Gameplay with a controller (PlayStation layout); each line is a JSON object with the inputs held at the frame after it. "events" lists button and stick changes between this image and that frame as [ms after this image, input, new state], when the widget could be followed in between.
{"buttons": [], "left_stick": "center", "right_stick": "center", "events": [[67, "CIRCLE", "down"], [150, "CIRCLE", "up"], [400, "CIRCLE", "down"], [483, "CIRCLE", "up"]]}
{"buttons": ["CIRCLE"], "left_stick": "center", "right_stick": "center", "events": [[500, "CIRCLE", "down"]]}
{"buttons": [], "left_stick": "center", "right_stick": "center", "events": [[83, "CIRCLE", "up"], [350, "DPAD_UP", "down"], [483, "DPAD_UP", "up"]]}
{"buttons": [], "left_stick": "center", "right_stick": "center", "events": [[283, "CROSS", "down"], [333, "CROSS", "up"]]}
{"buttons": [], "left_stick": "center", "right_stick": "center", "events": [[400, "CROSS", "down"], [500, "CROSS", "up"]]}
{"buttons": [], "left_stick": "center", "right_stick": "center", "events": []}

○ ○ ○

◆ Assigned task:
Set down each entry again, exactly as written.

◆ Written answer:
Gameplay with a controller (PlayStation layout); each line is a JSON object with the inputs held at the frame after it. "events" lists button and stick changes between this image and that frame as [ms after this image, input, new state], when the widget could be followed in between.
{"buttons": [], "left_stick": "center", "right_stick": "center", "events": [[67, "CIRCLE", "down"], [150, "CIRCLE", "up"], [400, "CIRCLE", "down"], [483, "CIRCLE", "up"]]}
{"buttons": ["CIRCLE"], "left_stick": "center", "right_stick": "center", "events": [[500, "CIRCLE", "down"]]}
{"buttons": [], "left_stick": "center", "right_stick": "center", "events": [[83, "CIRCLE", "up"], [350, "DPAD_UP", "down"], [483, "DPAD_UP", "up"]]}
{"buttons": [], "left_stick": "center", "right_stick": "center", "events": [[283, "CROSS", "down"], [333, "CROSS", "up"]]}
{"buttons": [], "left_stick": "center", "right_stick": "center", "events": [[400, "CROSS", "down"], [500, "CROSS", "up"]]}
{"buttons": [], "left_stick": "center", "right_stick": "center", "events": []}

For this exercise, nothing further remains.